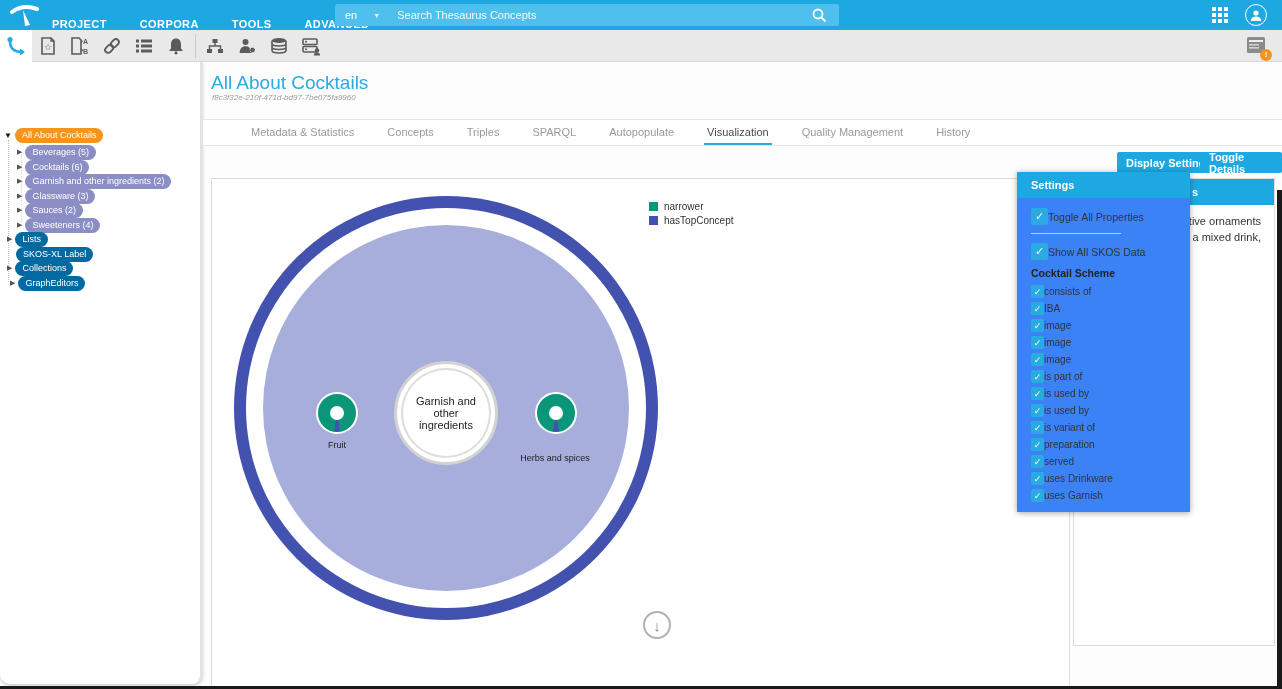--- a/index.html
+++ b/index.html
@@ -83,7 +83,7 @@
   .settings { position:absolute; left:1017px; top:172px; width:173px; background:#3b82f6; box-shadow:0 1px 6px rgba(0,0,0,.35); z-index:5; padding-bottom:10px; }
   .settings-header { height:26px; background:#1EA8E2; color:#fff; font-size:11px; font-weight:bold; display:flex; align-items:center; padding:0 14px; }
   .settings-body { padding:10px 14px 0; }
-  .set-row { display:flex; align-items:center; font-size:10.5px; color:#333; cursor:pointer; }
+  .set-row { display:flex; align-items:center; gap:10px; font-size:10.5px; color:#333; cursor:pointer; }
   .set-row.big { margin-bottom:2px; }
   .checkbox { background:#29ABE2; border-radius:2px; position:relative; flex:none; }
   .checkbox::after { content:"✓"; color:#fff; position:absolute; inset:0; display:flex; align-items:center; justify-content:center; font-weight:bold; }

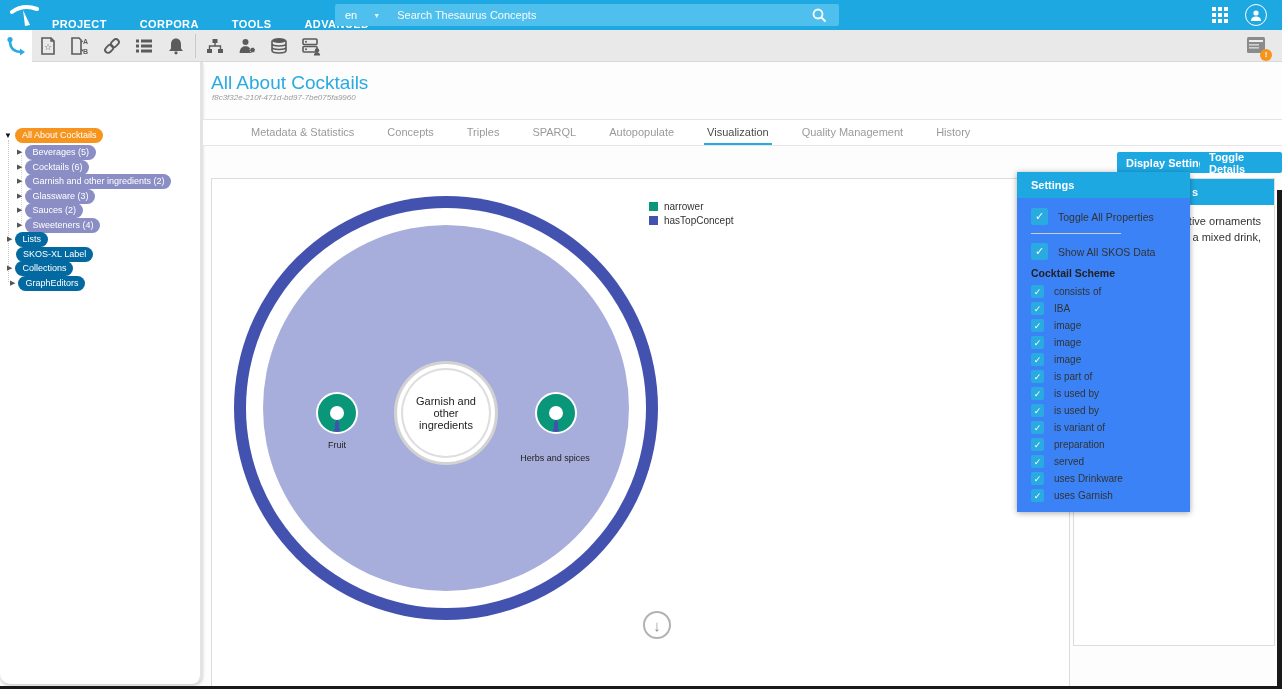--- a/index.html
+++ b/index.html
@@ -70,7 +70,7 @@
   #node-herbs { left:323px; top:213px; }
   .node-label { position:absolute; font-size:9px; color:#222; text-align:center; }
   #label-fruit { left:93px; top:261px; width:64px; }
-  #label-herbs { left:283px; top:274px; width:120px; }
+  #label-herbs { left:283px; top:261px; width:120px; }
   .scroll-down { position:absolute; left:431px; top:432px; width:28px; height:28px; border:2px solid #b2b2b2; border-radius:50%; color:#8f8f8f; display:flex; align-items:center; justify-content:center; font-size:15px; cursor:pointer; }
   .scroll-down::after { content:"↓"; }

Task prompt → Set the listing down in full and exactly. Pictures within it should not appear in the copy.

Task output →
--- a/index.html
+++ b/index.html
@@ -83,7 +83,7 @@
   .settings { position:absolute; left:1017px; top:172px; width:173px; background:#3b82f6; box-shadow:0 1px 6px rgba(0,0,0,.35); z-index:5; padding-bottom:10px; }
   .settings-header { height:26px; background:#1EA8E2; color:#fff; font-size:11px; font-weight:bold; display:flex; align-items:center; padding:0 14px; }
   .settings-body { padding:10px 14px 0; }
-  .set-row { display:flex; align-items:center; font-size:10.5px; color:#333; cursor:pointer; }
+  .set-row { display:flex; align-items:center; gap:10px; font-size:10.5px; color:#333; cursor:pointer; }
   .set-row.big { margin-bottom:2px; }
   .checkbox { background:#29ABE2; border-radius:2px; position:relative; flex:none; }
   .checkbox::after { content:"✓"; color:#fff; position:absolute; inset:0; display:flex; align-items:center; justify-content:center; font-weight:bold; }

--- a/index.html
+++ b/index.html
@@ -70,7 +70,7 @@
   #node-herbs { left:323px; top:213px; }
   .node-label { position:absolute; font-size:9px; color:#222; text-align:center; }
   #label-fruit { left:93px; top:261px; width:64px; }
-  #label-herbs { left:283px; top:274px; width:120px; }
+  #label-herbs { left:283px; top:261px; width:120px; }
   .scroll-down { position:absolute; left:431px; top:432px; width:28px; height:28px; border:2px solid #b2b2b2; border-radius:50%; color:#8f8f8f; display:flex; align-items:center; justify-content:center; font-size:15px; cursor:pointer; }
   .scroll-down::after { content:"↓"; }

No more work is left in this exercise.